His mother's voice was shocked. "Why, Laddie, you're crying!"

Then the dam broke and the sobs racked his chest. He felt his mother's hand draw his head down to her breast as she had done so often when he was a baby. "What's the matter, Laddie? What's wrong?" she asked softly.

"Nothing," he gasped, trying to choke back the tears. "Nothing."

She stroked his head gently. "Something is wrong," she said softly. "I know there is. You can tell me, Laddie. Whatever it is, you can tell me. I’ll understand and try to help."

"There's nothing you can do," he cried. "Nothing anybody can do now!"

"Try me and see." He didn't speak, his eyes searching her face for something, she didn't know what. A curious dread came into her. "Has it- is it something to do with Rina?"

It was as if the muscles that held his face together all dissolved at once. "Yes, yes!" he cried. "She's going to have a baby! My baby, Mother," he added through tight lips. "I raped her, she's going to have my baby!"

"Oh, no!"

"Yes, Mother," he said, his face suddenly stony.

The tears sprang to her eyes and she covered her face with her hands. This couldn't happen to her children. Not her children. She had wanted everything for them, given them everything. After a moment, she regained control of herself. "I think we'd better turn back," she managed to say quietly.

"We are, Mother," he said. He looked down at his hands on the tiller. The words slipped from him now. "I don't know what got into me, Mother." He stared at her with agonized eyes, his voice strained and tense. "But growing up isn't what it's cracked up to be, it's not what it says in books. Growing up's such a crock of shit!"
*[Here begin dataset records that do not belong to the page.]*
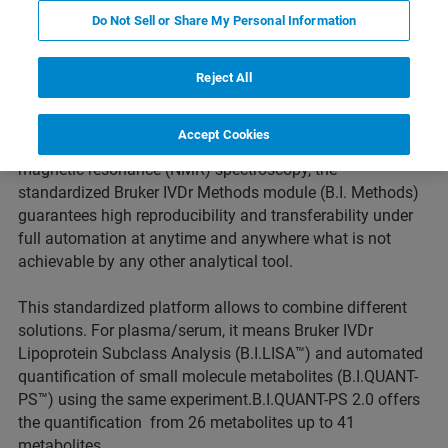
Do Not Sell or Share My Personal Information
The Bruker IVDr platform is optimized towards supporting
Reject All
the analysis of epidemiological studies with large scale,
dedicated clinical and translational trials, and high
Accept Cookies
throughput Biobank quality control. Based on nuclear
magnetic resonance (NMR) spectroscopy, the
standardized Bruker IVDr Methods module (B.I. Methods)
guarantees high reproducibility and transferability under
full automation at anytime and anywhere what is not
achievable by any other analytical tool.
This standardized platform allows to combine different
solutions. For plasma/serum, it means Bruker IVDr
Lipoprotein Subclass Analysis (B.I.LISA™) and automated
quantification of small molecule metabolites (B.I.QUANT-
PS™) using the same experiment.B.I.QUANT-PS 2.0 offers
the quantification from 26 metabolites up to 41
metabolites.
He stopped in shock at his own language. "I'm sorry, Mother."

"It's all right, son."

They were silent for a moment and the waves slapped wildly against the hull of the boat. "You mustn't blame Rina, Mother," he said, raising his voice. "She's only a kid. Whatever happened was my fault."

She looked up at her son. A glimmer of intuition pierced the gray veil that seemed to have fallen in front of her eyes. "Rina's a very beautiful girl, Laddie," she said. "I think anyone would find it difficult not to love your sister."
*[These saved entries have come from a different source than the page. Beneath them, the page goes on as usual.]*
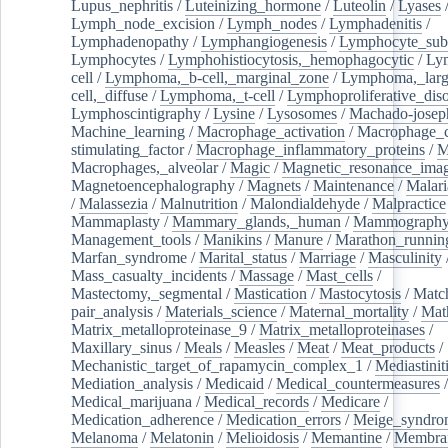
Lupus_nephritis
/
Luteinizing_hormone
/
Luteolin
/
Lyases
Lymph_node_excision
/
Lymph_nodes
/
Lymphadenitis
/
Lymphadenopathy
/
Lymphangiogenesis
/
Lymphocyte_sub
Lymphocytes
/
Lymphohistiocytosis,_hemophagocytic
/
Ly
cell
/
Lymphoma,_b-cell,_marginal_zone
/
Lymphoma,_larg
cell,_diffuse
/
Lymphoma,_t-cell
/
Lymphoproliferative_diso
Lymphoscintigraphy
/
Lysine
/
Lysosomes
/
Machado-josep
Machine_learning
/
Macrophage_activation
/
Macrophage_c
stimulating_factor
/
Macrophage_inflammatory_proteins
/
M
Macrophages,_alveolar
/
Magic
/
Magnetic_resonance_ima
Magnetoencephalography
/
Magnets
/
Maintenance
/
Malari
/
Malassezia
/
Malnutrition
/
Malondialdehyde
/
Malpractice
Mammaplasty
/
Mammary_glands,_human
/
Mammograph
Management_tools
/
Manikins
/
Manure
/
Marathon_runnin
Marfan_syndrome
/
Marital_status
/
Marriage
/
Masculinity
Mass_casualty_incidents
/
Massage
/
Mast_cells
/
Mastectomy,_segmental
/
Mastication
/
Mastocytosis
/
Matc
pair_analysis
/
Materials_science
/
Maternal_mortality
/
Mat
Matrix_metalloproteinase_9
/
Matrix_metalloproteinases
/
Maxillary_sinus
/
Meals
/
Measles
/
Meat
/
Meat_products
/
Mechanistic_target_of_rapamycin_complex_1
/
Mediastinit
Mediation_analysis
/
Medicaid
/
Medical_countermeasures
/
Medical_marijuana
/
Medical_records
/
Medicare
/
Medication_adherence
/
Medication_errors
/
Meige_syndro
Melanoma
/
Melatonin
/
Melioidosis
/
Memantine
/
Membran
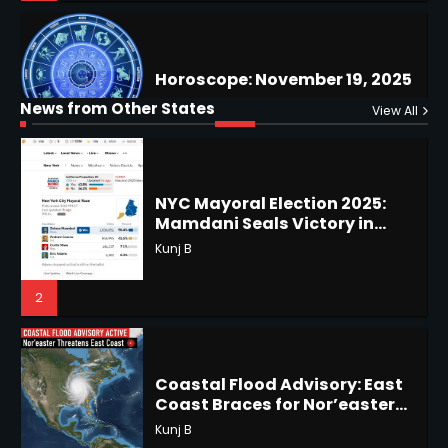
Why Are Americans Googling
‘How to Change My Vote?’
Horoscope: November 19, 2025
Viral Surge in Post-Election
Kunj B
Regret Explained
1
Shri Mihi
News from Other States
View All
1
NYC Mayoral Election 2025:
Mamdani Seals Victory in
Improbable Run
Horoscope: November 18, 2025
Kunj B
Shri Mihi
2
2
Coastal Flood Advisory: East
Coast Braces for Nor’easter
Horoscope: November 17, 2025
Flooding
Kunj B
Shri Mihi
Laddie met his mother's eyes. "I love her, Mother," he said quietly. "And she really isn't my sister."

Geraldine didn't speak.

"Is it terribly wrong to say that, Mother?" he asked. "I don't love her like a sister. I love her" – he searched for a word – "different."

Different, Geraldine thought. It was as good a word as any.

"Is it terribly wrong, Mother?" Laddie asked again.

She looked at her son, feeling a sorrow for him that she could not explain. "No, Laddie," she said quietly. "It’s just one of those things that can't be helped."

He took a deep breath, beginning to feel better. At least she understood, she hadn't condemned him. "What are we going to do, Mother?" he asked.

She looked into his eyes. "The first thing we have to do is let Rina know we understand. The poor child must be frightened out of her mind."

He reached forward and took his mother's hand, pressing it to his lips. "You're so good to us, Mother," he whispered, looking gratefully into her eyes.

They were the last words he ever spoke. For just at that moment, the squall came roaring in from the starboard side and capsized the boat.

Rina watched stolidly as the lobstermen brought the pitifully small bodies to the shore and laid them on the beach. She looked down at them. Laddie and Mother. A vague spinning began to roar inside her. A cramp suddenly seized her groin and she doubled over, sinking to her knees in the sand beside the still figures. She closed her eyes, weeping as a terrible moisture began to seep from her.